(Records from a dataset)
=== Section Start ===

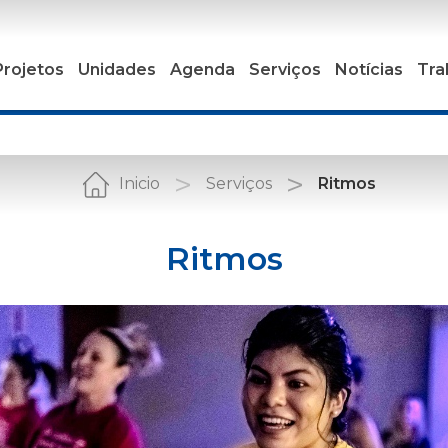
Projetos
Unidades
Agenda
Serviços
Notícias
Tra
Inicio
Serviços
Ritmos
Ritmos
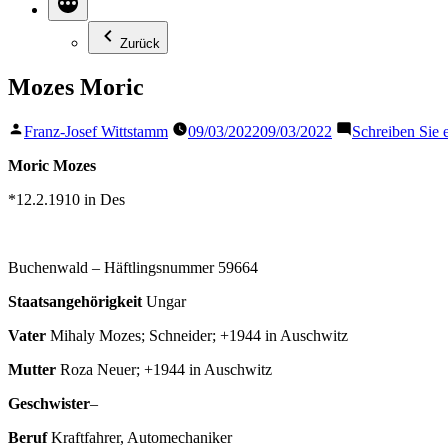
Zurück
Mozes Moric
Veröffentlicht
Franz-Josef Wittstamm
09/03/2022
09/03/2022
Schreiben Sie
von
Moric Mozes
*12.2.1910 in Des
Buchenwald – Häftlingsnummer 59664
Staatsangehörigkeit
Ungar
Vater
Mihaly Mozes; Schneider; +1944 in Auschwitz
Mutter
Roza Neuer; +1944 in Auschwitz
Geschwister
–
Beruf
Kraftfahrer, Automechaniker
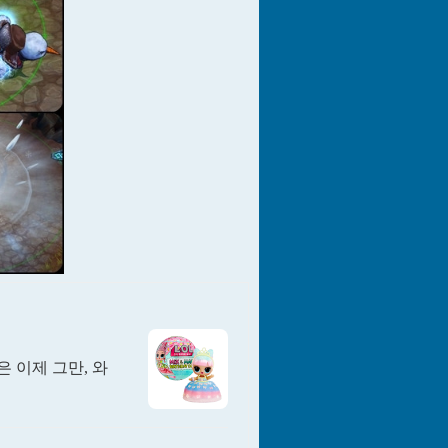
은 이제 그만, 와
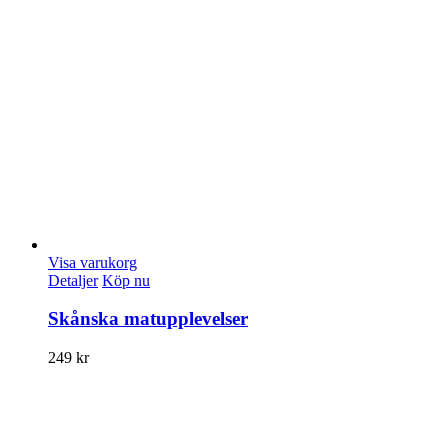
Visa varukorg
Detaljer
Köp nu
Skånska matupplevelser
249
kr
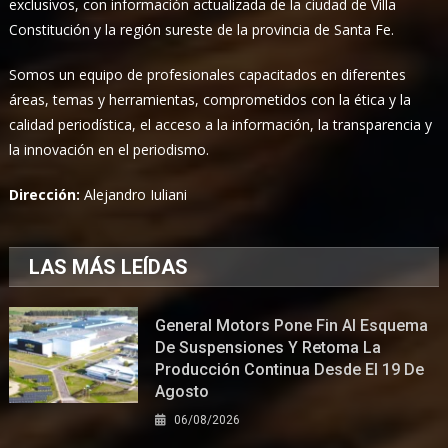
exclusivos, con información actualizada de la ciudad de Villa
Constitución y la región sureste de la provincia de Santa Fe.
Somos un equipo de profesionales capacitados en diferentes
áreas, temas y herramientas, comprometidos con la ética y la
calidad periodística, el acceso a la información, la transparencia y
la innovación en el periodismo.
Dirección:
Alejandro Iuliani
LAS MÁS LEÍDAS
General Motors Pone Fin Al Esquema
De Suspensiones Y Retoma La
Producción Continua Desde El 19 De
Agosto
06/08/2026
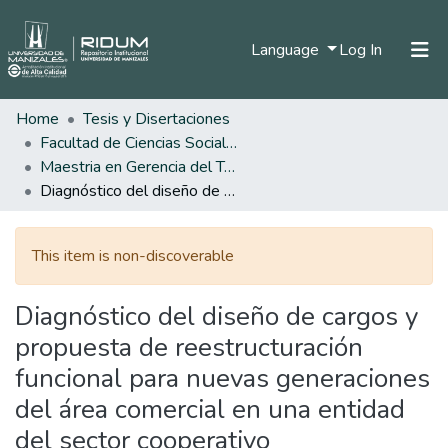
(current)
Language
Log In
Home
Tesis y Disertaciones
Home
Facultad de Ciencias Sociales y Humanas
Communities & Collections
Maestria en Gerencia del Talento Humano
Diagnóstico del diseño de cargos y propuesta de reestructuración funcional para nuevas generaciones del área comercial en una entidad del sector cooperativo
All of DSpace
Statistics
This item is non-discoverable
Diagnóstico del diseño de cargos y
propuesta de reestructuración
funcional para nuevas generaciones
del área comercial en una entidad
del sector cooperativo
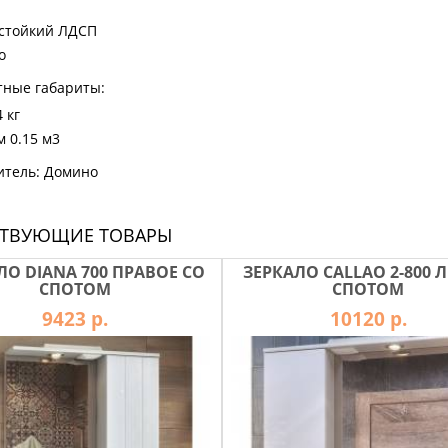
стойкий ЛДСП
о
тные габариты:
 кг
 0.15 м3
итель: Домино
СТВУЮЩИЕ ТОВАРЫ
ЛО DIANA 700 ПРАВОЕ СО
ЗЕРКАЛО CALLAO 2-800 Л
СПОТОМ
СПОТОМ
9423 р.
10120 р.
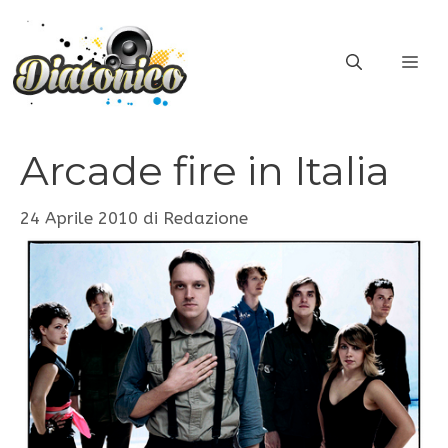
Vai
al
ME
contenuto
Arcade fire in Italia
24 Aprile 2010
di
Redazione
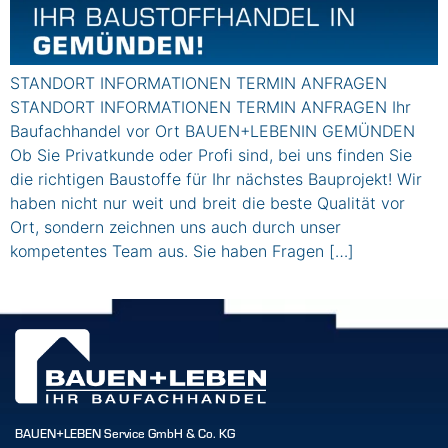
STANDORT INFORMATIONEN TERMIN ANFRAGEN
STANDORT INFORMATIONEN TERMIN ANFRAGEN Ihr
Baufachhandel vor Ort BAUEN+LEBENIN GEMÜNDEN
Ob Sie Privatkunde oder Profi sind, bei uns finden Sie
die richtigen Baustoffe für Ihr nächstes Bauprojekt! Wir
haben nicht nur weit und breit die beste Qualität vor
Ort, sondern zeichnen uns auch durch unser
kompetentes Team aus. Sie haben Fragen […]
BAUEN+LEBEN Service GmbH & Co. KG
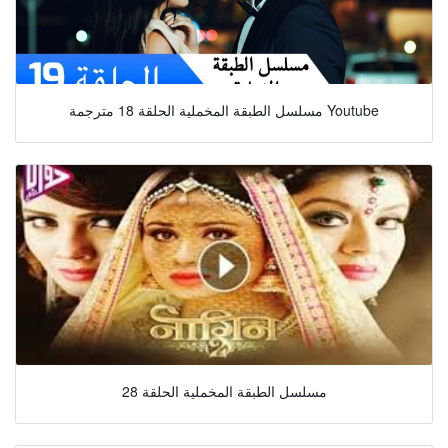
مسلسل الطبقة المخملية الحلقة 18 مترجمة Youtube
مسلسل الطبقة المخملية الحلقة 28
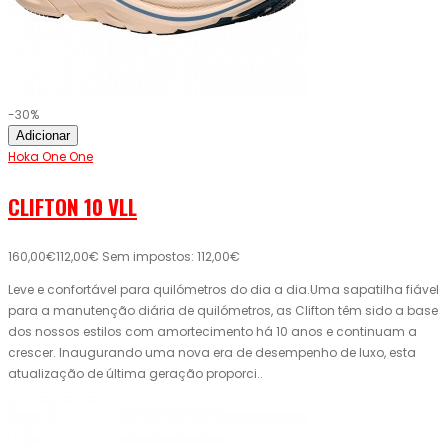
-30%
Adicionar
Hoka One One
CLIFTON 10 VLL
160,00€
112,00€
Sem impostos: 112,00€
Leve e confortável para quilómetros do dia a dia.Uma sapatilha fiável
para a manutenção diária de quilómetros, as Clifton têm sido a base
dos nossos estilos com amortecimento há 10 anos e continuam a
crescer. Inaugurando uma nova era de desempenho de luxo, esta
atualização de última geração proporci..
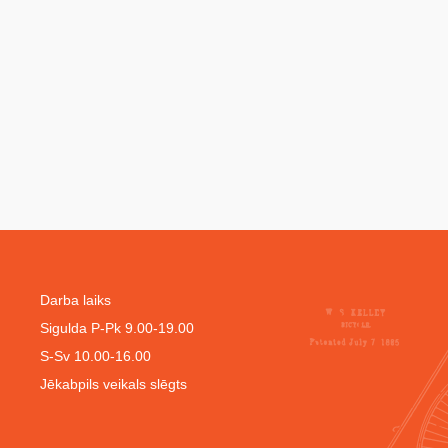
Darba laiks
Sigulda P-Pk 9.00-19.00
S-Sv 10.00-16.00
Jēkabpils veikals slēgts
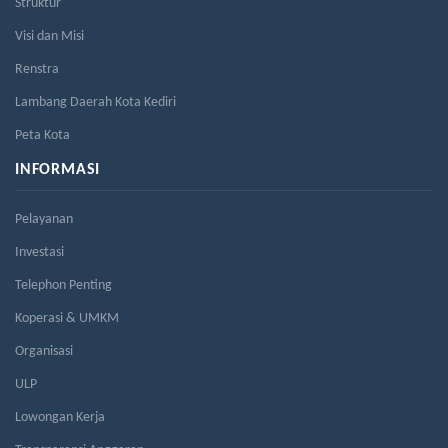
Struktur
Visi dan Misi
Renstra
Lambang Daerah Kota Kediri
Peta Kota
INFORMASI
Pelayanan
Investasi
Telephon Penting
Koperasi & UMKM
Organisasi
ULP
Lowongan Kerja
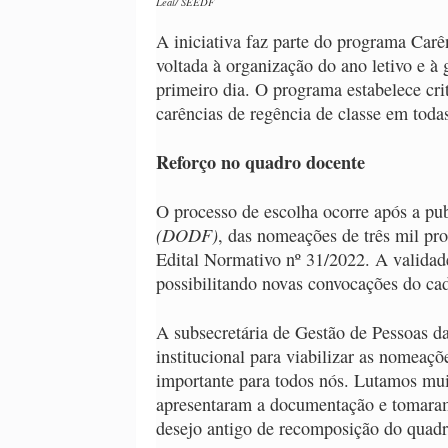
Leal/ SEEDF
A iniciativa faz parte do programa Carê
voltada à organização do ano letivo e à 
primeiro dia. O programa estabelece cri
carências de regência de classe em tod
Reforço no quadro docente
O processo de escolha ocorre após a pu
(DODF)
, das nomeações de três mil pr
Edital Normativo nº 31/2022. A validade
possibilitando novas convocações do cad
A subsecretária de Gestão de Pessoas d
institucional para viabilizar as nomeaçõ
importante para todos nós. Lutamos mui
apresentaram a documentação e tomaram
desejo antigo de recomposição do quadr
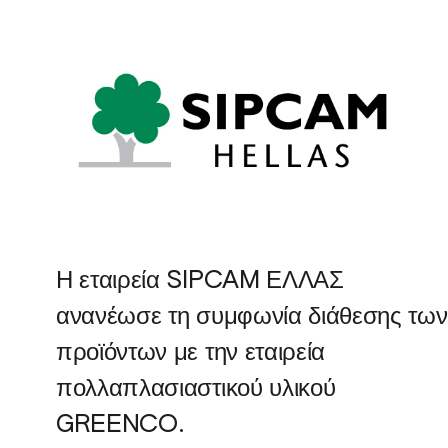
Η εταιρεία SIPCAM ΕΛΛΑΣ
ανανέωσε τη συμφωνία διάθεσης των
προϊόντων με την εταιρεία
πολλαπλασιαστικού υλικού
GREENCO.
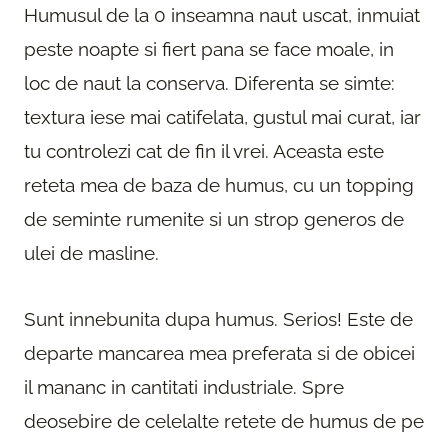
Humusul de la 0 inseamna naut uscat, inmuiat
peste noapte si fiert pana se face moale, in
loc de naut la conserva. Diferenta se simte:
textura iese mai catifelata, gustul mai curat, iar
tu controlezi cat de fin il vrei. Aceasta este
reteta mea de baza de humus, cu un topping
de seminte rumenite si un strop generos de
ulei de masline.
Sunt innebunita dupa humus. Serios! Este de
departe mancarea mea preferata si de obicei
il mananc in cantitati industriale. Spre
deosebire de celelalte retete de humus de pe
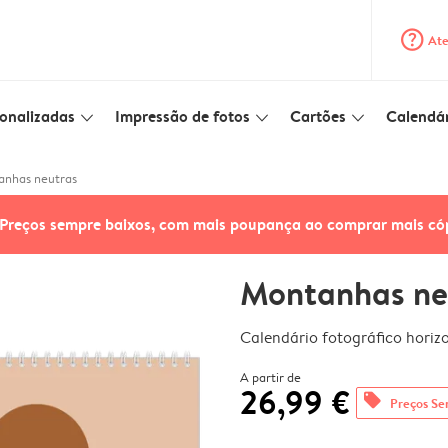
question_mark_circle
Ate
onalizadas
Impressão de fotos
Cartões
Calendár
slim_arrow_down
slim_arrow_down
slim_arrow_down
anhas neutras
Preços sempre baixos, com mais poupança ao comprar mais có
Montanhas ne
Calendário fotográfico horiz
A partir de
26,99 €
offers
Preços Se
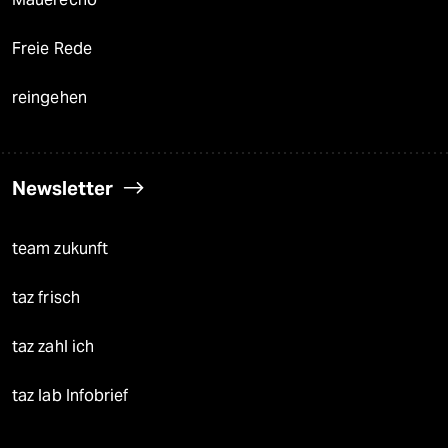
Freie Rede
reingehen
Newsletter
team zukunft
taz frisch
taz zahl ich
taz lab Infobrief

=== Section End ===

* _Task prompt_: Extract each line above that contains the string "para".

* _Your solution_:
Diagnóstico del diseño de cargos y propuesta de reestructuración funcional para nuevas generaciones del área comercial en una entidad del sector cooperativo
funcional para nuevas generaciones
Leve e confortável para quilómetros do dia a dia.Uma sapatilha fiável
para a manutenção diária de quilómetros, as Clifton têm sido a base
institucional para viabilizar as nomeaçõ
importante para todos nós. Lutamos mui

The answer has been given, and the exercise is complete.